Prenatal care programs provide nutritional counseling, careful monitoring of maternal weight gain, screening for genetic or behavioral risk factors, and emotional support for pregnant women. Prenatal care programs with a focus on preventing premature delivery have been shown to lower the incidence of low birth weight among women of all ages. For example, early prenatal care in the first trimester (the first three months) among white teenagers showed a 27 percent reduction in low-weight births (Henderson 21).

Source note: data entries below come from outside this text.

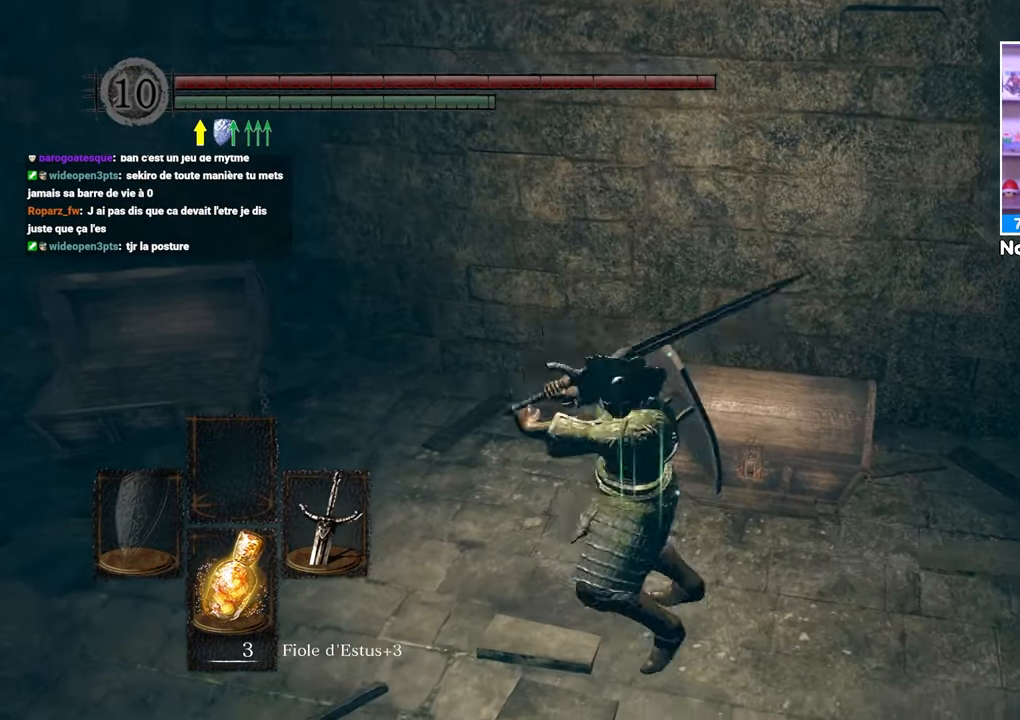
Gameplay with a controller (Xbox layout); each line is a JSON object with the inputs held at the frame after it. "button_events" lists button changes between this image and that frame as [ms after this image, input, new state], when the widget could be followed in between (sticks are given only as held states). Not read: L3 R3.
{"buttons": [], "left_stick": "up-right", "right_stick": "center", "button_events": []}
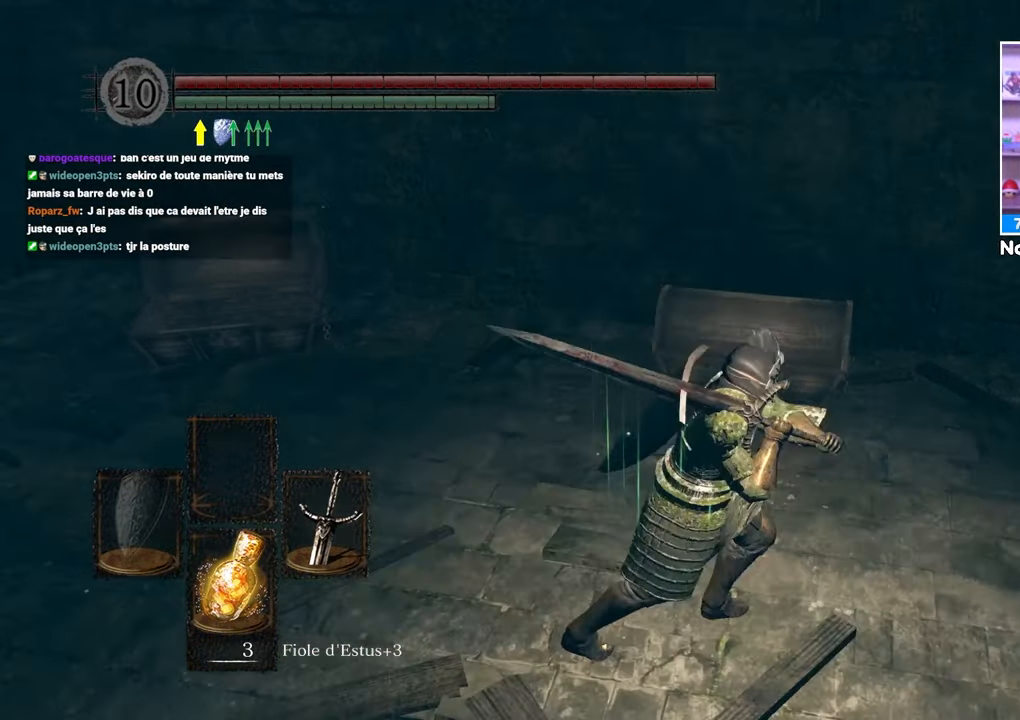
{"buttons": [], "left_stick": "left", "right_stick": "center"}
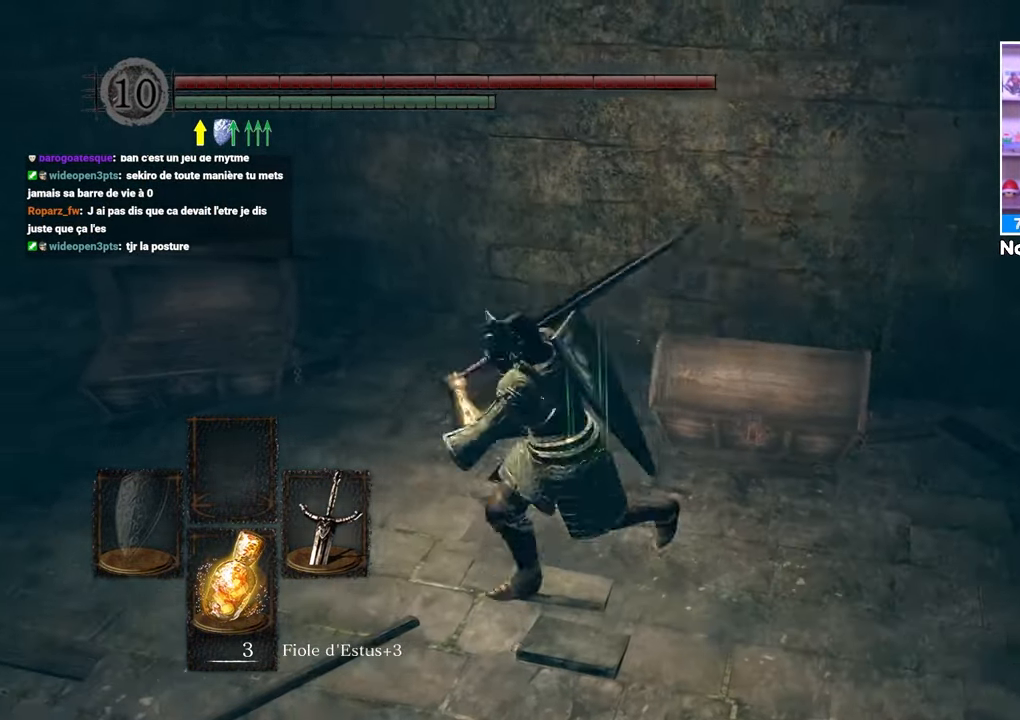
{"buttons": [], "left_stick": "left", "right_stick": "center"}
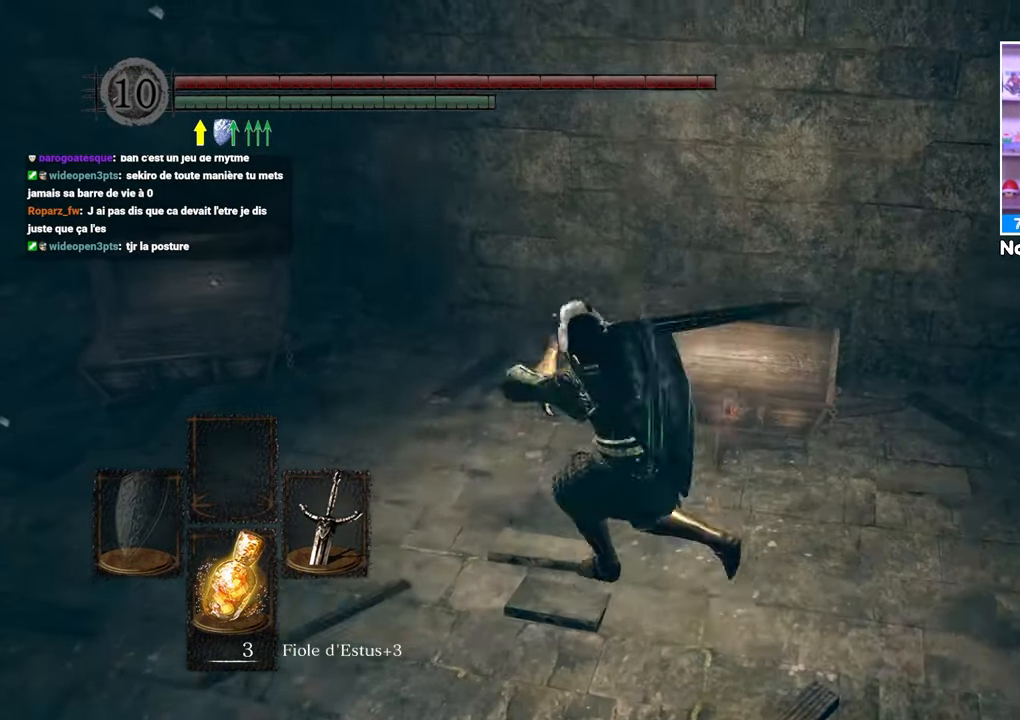
{"buttons": [], "left_stick": "up", "right_stick": "center", "button_events": []}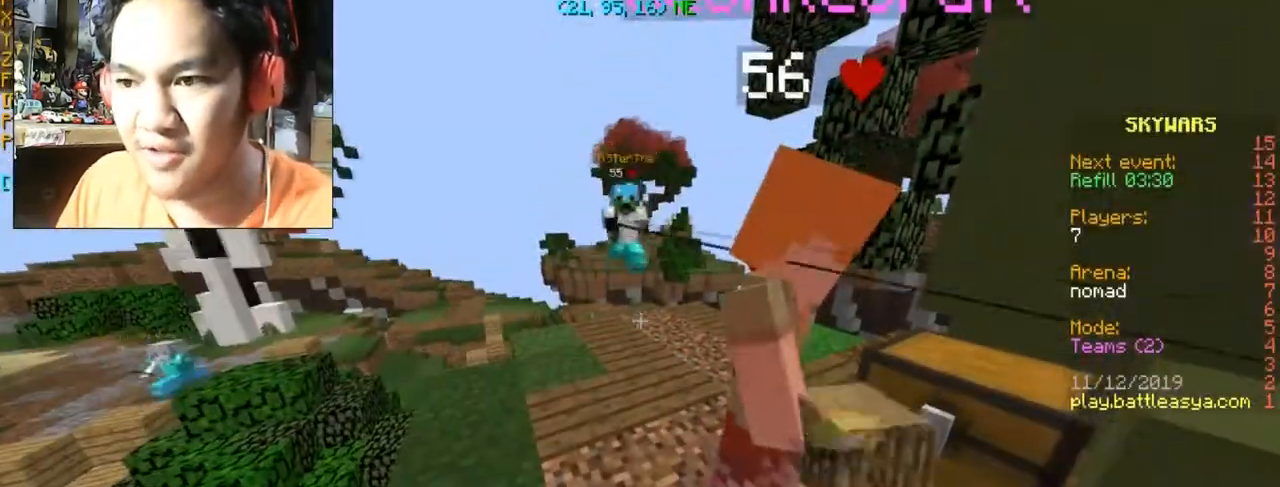
Gameplay with keyboard and mouse; each line is a JSON object with the keys and mouse buttons held at the frame after it. "events" lists presses ("down") and releases ("up") of "a", "d", "s", "space", "w", "mouse_left" and "mouse_right" between this image and that frame as [ms after this image, input, new state], when the widget could be followed in between. "mouse_left", "mouse_right" = the "left", "right" buttons of the "mouse" list. No other keys are recorded. Fast repeated clicks can show as one long hold. Mouse movement is not recorded.
{"keys": ["w"], "mouse": ["left", "right"], "events": [[166, "w", "down"], [300, "mouse_left", "down"], [367, "mouse_right", "down"], [400, "mouse_left", "up"], [400, "mouse_right", "up"], [500, "mouse_left", "down"], [500, "mouse_right", "down"]]}
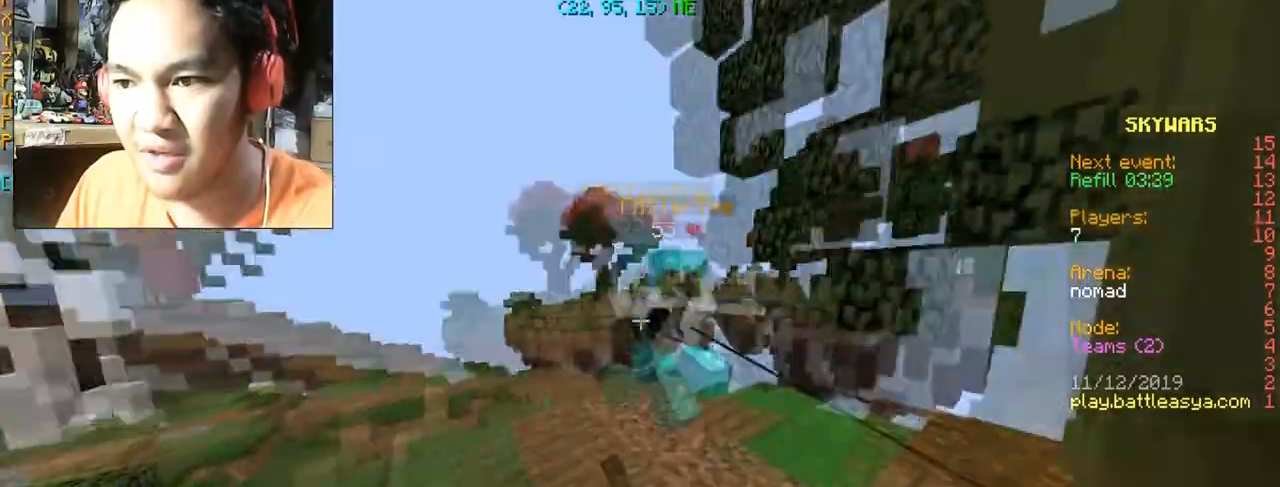
{"keys": [], "mouse": ["left", "right"], "events": [[67, "mouse_left", "up"], [100, "mouse_right", "up"], [134, "mouse_right", "down"], [167, "mouse_left", "down"], [234, "mouse_left", "up"], [300, "mouse_left", "down"], [367, "w", "up"], [401, "mouse_left", "up"], [501, "mouse_left", "down"]]}
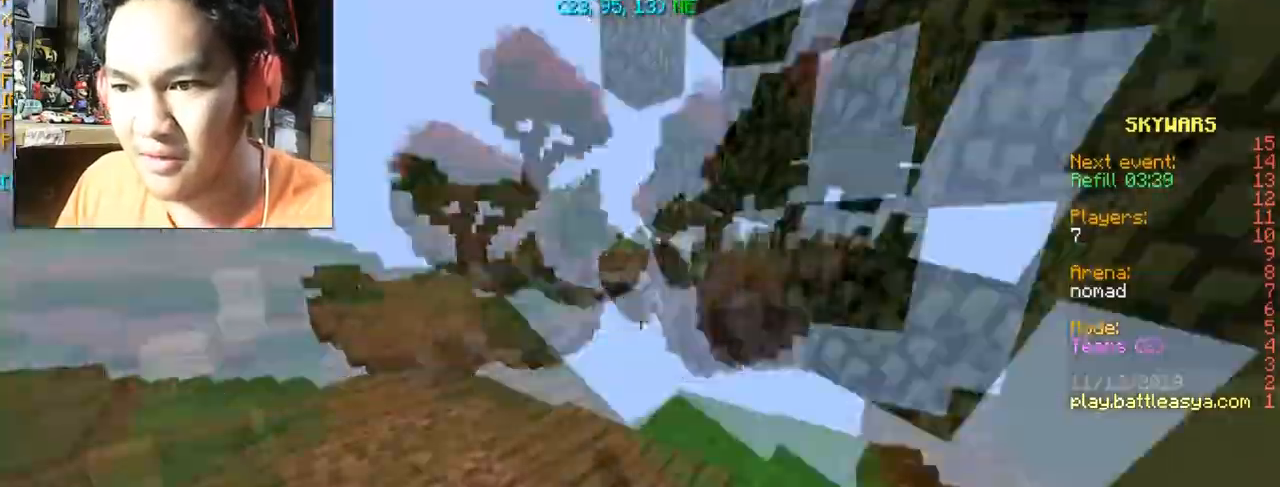
{"keys": [], "mouse": ["left", "right"], "events": [[33, "s", "down"], [66, "mouse_left", "up"], [100, "mouse_left", "down"], [200, "s", "up"], [233, "mouse_left", "up"], [233, "mouse_right", "up"], [267, "mouse_right", "down"], [300, "mouse_left", "down"], [367, "mouse_left", "up"], [367, "mouse_right", "up"], [467, "mouse_left", "down"], [500, "mouse_right", "down"]]}
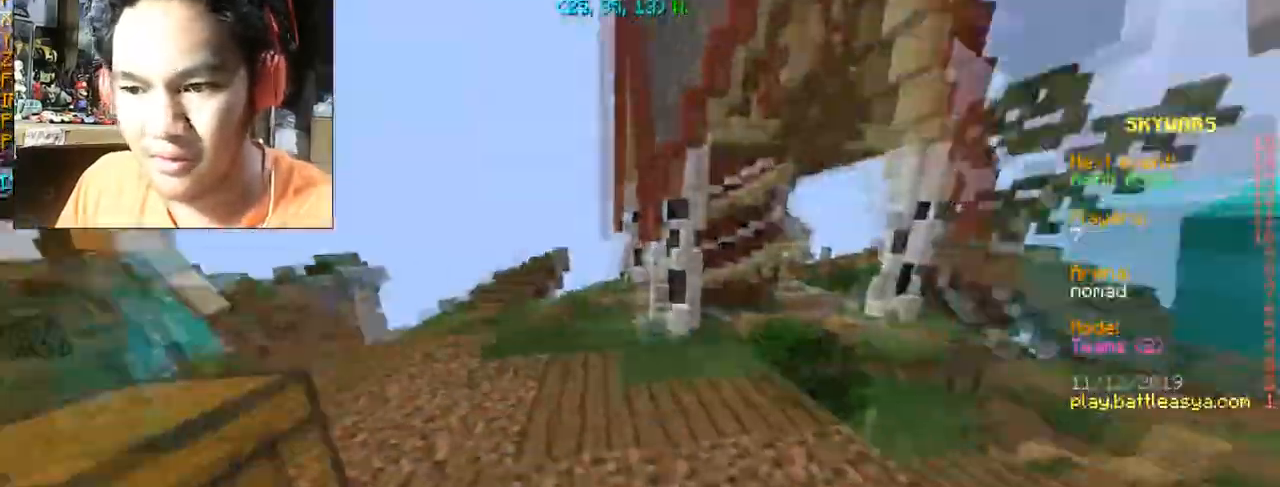
{"keys": ["w"], "mouse": ["left", "right"], "events": [[34, "mouse_left", "up"], [34, "mouse_right", "up"], [100, "mouse_left", "down"], [100, "mouse_right", "down"], [100, "w", "down"], [167, "mouse_left", "up"], [167, "mouse_right", "up"], [234, "mouse_left", "down"], [267, "mouse_right", "down"], [367, "mouse_left", "up"], [401, "mouse_right", "up"], [467, "mouse_left", "down"], [467, "mouse_right", "down"]]}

Although prenatal care cannot control for socioeconomic status and environmental differences that result in poor birth outcome, it has proven its worth in identifying the factors that affect birth outcome, such as cigarette smoking, alcohol consumption, drug use, and poor diet. Once these confounding factors have been identified, they can be reduced or eliminated through careful prenatal counseling (Henderson 30).

Different ethnic groups show varying degrees of prenatal care utilization, with 76 percent of all women seeking prenatal care within the first trimester, and only 61 percent black and Hispanic women seeking prenatal care during the same time period. Underutilization of prenatal care is often attributed to poor socioeconomic statuses like inability to pay for prenatal care, a lack of knowledge in the importance of prenatal care, and inadequate location and availability of prenatal care providers.

Despite the clear benefits of prenatal care, the United States is one of the few industrialized countries that does not yet provide universal healthcare for pregnant women (Bonifield 443). Unfortunately, women in low socioeconomic statuses who need prenatal care the most, are the least likely to get it (Berger 137).


V. Smoking

Tobacco smoking is associated with adverse pregnancy outcomes because smoking during pregnancy harms both the mother and her baby. Prenatal smoking is thought to account for an estimated 20 to 30 percent of cases of low birth weight (<2500g), and also increases the risk of shortened gestation, respiratory distress syndrome, and sudden infant death syndrome. Babies born with lower-than-average birth weight are more likely to get infections and have other health problems.

Cigarette smoking is the principal cause of low birth weight in developed countries. Intrauterine growth retardation is the most strongly documented adverse effect of smoking during pregnancy. Smokers inhale nicotine and carbon monoxide, which reach the baby through the placenta and prevent the fetus from getting nutrients and oxygen needed to grow. Retarded fetal growth in the offspring of smokers may be attributed to many factors, including the vasoconstriction properties of nicotine, elevated fetal carboxyhemoglobin levels, fetal tissue hypoxia, reduced delivery of nutritional elements, and elevation of heart rate and blood pressure. Even after controlling for alcohol use, socioeconomic status, maternal height, maternal weight and years of education, smoking has been implicated in long term effects such as poor cognitive performance on achievement tests and decreased physical growth.

Second hand smoke also adds a risk to pregnancy. Exposure to environmental tobacco smoke (passive smoking) may have a modest adverse effect on birth weight. Breast milk often contains whatever is in the mother's body. If the woman smokes, the baby ingests the nicotine in her breast milk.